From a story in today’s NYT by Gina Kolata:
Oncologists like Dr. Ward say the reason they are being forced to sell or close their practices is because insurers have severely reduced payments to them and because the drugs they buy and sell to patients are now so expensive.
So doctors are affiliating with hospitals that can charge higher prices to insurers. Hospitals can also buy larger volumes of chemotherapy drugs at lower costs than can independent doctors.
“Say there was a Costco that had very good things at reasonable prices,” said Dr. Barry Brooks, a Dallas oncologist in private practice. “Then a Neiman Marcus comes in and changes the sign on the door and starts billing twice as much for the same things.” That, he said, is what is happening in oncology. […]
The American Hospital Association cites advantages for patients being treated by hospital doctors. “The hassle factor is reduced,” said Erik Rasmussen, the association’s vice president of legislative affairs. Patients can have scans, like CT and M.R.I., use a pharmacy and get lab tests all in one place instead of going from facility to facility, he said.
And, he added, there is a reason hospitals get higher fees for their services — it compensates them for staying open 24 hours and caring for uninsured and underinsured patients.

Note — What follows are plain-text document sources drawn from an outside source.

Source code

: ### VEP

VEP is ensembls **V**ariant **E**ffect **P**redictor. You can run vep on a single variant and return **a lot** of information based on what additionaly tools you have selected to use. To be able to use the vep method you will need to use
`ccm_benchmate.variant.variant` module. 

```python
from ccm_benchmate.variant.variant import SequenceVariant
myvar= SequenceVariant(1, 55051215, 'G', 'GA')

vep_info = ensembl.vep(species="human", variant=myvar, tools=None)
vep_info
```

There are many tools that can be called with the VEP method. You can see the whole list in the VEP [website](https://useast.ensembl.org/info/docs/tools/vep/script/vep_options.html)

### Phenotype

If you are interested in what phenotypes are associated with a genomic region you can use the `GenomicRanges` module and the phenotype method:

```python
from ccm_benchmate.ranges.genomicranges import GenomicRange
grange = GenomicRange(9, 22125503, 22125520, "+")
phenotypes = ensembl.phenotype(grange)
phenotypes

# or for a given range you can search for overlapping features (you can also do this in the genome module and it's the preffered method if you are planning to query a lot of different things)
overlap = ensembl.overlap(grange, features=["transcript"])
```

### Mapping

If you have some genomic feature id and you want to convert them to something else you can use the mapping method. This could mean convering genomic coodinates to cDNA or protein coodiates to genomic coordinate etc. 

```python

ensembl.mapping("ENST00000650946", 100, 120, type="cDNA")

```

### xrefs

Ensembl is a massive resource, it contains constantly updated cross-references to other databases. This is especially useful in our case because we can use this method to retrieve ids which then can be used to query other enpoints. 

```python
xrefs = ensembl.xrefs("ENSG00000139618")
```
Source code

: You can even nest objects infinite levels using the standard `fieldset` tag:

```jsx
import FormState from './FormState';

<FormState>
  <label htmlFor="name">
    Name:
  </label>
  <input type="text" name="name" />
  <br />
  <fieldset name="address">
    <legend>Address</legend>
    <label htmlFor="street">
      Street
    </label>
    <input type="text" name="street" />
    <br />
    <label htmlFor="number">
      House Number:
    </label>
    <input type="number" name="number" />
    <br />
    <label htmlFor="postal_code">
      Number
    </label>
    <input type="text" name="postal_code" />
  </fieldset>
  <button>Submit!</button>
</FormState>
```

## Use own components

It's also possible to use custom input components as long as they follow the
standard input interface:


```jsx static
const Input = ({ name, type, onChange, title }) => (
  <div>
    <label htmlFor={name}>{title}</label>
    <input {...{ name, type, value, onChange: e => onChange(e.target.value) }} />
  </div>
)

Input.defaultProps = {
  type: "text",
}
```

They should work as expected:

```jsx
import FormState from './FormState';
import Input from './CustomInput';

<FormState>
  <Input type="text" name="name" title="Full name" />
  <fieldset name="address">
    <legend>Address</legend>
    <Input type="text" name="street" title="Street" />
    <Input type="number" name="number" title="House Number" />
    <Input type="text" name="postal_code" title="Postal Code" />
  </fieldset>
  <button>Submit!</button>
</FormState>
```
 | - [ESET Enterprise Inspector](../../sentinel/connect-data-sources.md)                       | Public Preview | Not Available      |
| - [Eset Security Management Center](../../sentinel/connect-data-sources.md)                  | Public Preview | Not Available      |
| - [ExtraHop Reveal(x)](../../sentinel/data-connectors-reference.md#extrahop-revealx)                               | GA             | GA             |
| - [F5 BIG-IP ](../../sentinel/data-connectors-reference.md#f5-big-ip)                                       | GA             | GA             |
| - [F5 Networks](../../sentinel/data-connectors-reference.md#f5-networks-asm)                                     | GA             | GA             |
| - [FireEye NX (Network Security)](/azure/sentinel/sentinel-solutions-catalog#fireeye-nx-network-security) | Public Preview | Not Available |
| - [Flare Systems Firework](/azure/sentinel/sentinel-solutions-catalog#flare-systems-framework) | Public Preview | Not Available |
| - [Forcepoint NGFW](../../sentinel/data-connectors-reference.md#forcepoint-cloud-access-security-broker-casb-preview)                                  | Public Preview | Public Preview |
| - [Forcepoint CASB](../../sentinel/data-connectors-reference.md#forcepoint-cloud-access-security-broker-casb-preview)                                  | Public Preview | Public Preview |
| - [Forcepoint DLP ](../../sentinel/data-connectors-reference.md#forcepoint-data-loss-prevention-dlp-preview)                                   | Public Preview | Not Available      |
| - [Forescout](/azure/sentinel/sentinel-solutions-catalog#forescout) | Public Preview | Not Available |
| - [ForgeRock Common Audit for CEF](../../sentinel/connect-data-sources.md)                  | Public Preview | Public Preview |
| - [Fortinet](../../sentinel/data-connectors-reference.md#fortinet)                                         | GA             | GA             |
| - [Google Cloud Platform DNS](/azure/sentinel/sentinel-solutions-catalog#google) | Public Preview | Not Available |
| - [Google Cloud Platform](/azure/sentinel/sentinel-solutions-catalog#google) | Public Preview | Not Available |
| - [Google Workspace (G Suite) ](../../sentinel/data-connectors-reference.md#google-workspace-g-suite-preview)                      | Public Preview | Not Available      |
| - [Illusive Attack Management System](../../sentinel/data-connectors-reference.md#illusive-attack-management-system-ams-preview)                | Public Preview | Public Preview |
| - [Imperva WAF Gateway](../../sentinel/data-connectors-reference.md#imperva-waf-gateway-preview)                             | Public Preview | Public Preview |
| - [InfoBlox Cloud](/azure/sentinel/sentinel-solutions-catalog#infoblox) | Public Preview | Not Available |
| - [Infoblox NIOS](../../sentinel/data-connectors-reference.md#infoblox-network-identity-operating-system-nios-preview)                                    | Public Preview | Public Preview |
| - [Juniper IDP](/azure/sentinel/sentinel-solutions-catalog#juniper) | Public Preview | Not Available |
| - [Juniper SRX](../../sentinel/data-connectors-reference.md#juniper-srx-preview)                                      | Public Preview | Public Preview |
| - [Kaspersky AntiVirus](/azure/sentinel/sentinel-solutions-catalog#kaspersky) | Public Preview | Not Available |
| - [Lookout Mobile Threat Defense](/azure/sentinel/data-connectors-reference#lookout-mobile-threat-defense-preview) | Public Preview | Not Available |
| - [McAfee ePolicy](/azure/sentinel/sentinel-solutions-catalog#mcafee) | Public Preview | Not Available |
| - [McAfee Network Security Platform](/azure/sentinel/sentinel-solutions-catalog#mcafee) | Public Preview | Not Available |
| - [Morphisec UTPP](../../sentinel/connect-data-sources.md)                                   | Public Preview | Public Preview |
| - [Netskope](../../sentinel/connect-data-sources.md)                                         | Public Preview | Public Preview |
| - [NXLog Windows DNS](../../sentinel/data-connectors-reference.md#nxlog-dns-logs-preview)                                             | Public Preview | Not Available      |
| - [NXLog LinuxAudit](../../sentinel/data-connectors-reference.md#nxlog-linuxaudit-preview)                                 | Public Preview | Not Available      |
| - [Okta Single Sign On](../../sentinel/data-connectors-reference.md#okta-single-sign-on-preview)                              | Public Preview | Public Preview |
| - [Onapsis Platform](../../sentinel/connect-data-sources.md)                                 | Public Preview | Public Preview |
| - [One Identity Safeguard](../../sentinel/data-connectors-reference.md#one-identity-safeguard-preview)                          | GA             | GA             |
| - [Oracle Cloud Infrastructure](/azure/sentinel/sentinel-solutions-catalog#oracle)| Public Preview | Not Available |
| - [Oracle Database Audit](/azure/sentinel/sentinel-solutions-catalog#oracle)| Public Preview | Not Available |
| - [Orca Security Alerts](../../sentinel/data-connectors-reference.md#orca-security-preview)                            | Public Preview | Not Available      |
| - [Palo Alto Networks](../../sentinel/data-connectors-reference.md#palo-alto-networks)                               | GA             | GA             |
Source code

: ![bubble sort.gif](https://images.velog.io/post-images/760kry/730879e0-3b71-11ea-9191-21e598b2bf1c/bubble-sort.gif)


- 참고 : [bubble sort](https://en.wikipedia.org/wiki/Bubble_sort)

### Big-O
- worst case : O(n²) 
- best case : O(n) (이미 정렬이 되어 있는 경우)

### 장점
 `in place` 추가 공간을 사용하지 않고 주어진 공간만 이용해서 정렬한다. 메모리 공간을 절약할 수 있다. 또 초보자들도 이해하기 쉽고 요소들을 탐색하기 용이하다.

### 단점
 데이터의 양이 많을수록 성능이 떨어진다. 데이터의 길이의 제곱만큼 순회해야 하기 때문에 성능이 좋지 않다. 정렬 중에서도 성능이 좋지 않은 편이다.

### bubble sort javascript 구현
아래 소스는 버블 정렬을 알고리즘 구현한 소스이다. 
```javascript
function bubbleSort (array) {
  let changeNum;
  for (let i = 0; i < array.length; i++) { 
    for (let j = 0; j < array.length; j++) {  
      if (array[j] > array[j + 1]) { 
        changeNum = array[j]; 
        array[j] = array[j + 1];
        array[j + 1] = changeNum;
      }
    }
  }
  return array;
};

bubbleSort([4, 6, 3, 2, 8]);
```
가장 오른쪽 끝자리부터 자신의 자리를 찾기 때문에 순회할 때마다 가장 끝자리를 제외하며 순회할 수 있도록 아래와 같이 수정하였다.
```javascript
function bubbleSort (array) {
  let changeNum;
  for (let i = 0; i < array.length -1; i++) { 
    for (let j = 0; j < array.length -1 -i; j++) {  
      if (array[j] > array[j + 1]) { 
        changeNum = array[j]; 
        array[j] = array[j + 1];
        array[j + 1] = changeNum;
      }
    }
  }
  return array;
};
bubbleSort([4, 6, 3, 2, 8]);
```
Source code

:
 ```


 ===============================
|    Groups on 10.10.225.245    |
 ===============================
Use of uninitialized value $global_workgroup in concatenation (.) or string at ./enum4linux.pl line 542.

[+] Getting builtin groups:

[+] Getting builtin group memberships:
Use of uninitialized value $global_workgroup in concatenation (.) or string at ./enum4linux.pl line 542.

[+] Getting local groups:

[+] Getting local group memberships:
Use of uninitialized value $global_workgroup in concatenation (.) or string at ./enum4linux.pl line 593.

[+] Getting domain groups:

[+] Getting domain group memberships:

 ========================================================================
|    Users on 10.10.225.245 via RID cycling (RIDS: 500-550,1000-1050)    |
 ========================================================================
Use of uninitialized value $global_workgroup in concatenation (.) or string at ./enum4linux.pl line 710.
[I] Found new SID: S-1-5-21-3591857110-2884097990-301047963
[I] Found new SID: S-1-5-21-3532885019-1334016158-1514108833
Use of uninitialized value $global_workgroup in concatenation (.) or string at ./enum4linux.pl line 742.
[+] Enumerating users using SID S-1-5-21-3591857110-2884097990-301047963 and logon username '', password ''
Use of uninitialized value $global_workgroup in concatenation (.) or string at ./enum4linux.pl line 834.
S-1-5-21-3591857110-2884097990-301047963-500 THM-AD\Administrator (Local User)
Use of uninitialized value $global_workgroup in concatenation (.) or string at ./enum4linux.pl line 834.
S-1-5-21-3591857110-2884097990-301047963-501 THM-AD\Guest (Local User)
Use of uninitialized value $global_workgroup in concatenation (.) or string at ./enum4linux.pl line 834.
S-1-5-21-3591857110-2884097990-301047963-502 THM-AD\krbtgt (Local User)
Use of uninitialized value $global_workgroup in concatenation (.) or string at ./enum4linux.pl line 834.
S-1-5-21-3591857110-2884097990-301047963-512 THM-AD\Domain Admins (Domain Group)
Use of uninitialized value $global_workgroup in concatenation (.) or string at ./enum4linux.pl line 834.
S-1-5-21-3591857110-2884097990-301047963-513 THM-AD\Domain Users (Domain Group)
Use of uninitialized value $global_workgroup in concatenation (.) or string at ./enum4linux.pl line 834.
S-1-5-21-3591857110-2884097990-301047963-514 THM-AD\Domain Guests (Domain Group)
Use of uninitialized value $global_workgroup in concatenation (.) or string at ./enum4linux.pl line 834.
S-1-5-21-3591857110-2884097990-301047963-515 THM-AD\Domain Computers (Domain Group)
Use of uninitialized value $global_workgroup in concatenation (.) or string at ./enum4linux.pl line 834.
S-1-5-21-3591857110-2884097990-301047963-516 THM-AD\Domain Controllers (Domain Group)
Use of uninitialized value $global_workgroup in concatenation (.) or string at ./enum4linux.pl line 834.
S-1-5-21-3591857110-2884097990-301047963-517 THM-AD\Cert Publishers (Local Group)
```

For doctors in private practice, providing chemotherapy to uninsured and Medicaid patients is a money loser. As a result, many, including Dr. Ward before he sold his practice, end up sending those patients to nearby hospitals for chemotherapy while keeping them as patients for office visits.
“We hate doing it, I can’t tell you how much we hate doing it,” said Dr. Brooks, the Texas oncologist. “But I tell them, ‘It will cost me $200 to give you this medication in my office, so I am going to ask you to go to the hospital as an outpatient for infusions.’ ”
Dr. Peter Eisenberg, in private practice in Marin County in Northern California, said: “The disgrace is that we have to treat people differently depending on how much money they’ve got. That we do diminishes me.”
The piece also indicates how hospitals can make therapeutic choices that lead to greater profit.